Just about everyone knows women employees earn less than men—about 80 cents for every dollar. That’s one reason many women start a small business or become self-employed. When you set your own fees, you’ll make the same as men, right? Not so fast. Self-employed women still make a lot less than self-employed men. Ladies: it’s time to give yourself a raise.

“The data suggest a massive gender wage gap exists among freelancers, with men out-earning women by 28%,” according to “Women in the Independent Workforce Report,” a recently-released study by FreshBooks, a Toronto-based accounting and invoicing program for self-employed and small businesses.

This earnings gap is equivalent to the cost of two years of child care.

“In 2017, we noticed there was a massive earnings gap between male and female self-employed individuals. Even when we controlled for industry and business size, that gap remained,” said Carly Moulton, FreshBooks’ Data Insights & Communications Manager, who co-authored the study with Dave Cosgrave, Director of Market Insights & Strategies.

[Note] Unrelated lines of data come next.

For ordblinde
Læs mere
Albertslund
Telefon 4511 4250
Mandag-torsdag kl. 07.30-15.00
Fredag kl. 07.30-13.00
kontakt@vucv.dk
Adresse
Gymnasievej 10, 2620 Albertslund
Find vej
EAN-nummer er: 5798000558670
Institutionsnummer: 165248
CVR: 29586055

“This year we decided to look into that gap more closely,” said Cosgrave, “figuring if we can get even a handful of women to charge what they’re worth, we can close that gap considerably.”

FreshBooks’ findings of self-employed women wage gap:
  • 20% — have to charge less than their male equivalents to get and keep clients
  • 34% — have experienced gender discrimination while self-employed
  • 30% — believe they’re not taken as seriously as their male peers
  • 30% — believe they have to work harder than men who do the same work

While some of this gap can be explained by women working fewer hours or being in lower-paid industries, wage differences continue when controlling for those factors.

In data given to me exclusively by FreshBooks, in businesses with over 100 clients—where male and female entrepreneurs are most likely to have similar characteristics—the gender gap still persists in virtually all fields, with women earning 49% less than men in IT (information technology), 34% less in marketing and communication, and 27% less in “creatives,” traditional women’s fields. (The complete data is posted here)

Why do women who can set their own rates make less?

“A lot of folks who go out on their own either lack the confidence or data to know what to charge, and with female entrepreneurs there’s maybe more systemic bias,” said Cosgrave. “Some are raising kids and choosing to work part-time or fewer hours.” But “when you take two businesses that have 100 clients in the same industry and you still see an earnings gap, what’s happening?”

“I’ve gotten some projects or budgets from clients after I’ve done work with them, and I’ve seen some pricing (for other consultants) that’s higher than I currently charge and they’re men,” said Bree Swezey, founder, Authentic Edge Design and Company in Tampa, Florida. “I found out after I invoiced them or quoted them.”

But Swezey isn’t confident that she, as a woman, could charge as much as her male competitors. “I don’t know if they were going with me because I had a lower rate. If I were to raise my price, I’m not sure they would pay the same amount.”  Swezey has over 15 years of graphic design experience and a degree in graphic design, but she echoes the 30% of women in the FreshBooks survey who think clients don’t view women the same as their male peers.

“I think it speaks to a little about the seriousness with which we’re taken as women…especially as a mother, it’s seen as a hobby, side-job. You’re not valued as much for your expertise.”

So what can women do to set—and receive—higher rates?

“The folks who were most confident were heavy-duty networkers, belong to industry associations… ask for feedback on how you priced the work,” said Cosgrave.

“Most people find it easier to talk about the value they bring to the client,” said Moulton. “That makes it a lot easier to bring up the topic of pricing.”

Swezey thinks she, and other women, need to change their mindset. “It’s a value and confidence that needs to be built… When I left corporate life, it was more for the work/life balance…but money isn’t always icky.” She’s investing more in her company and is about to launch a new website with design packages. “And I’m setting higher prices.”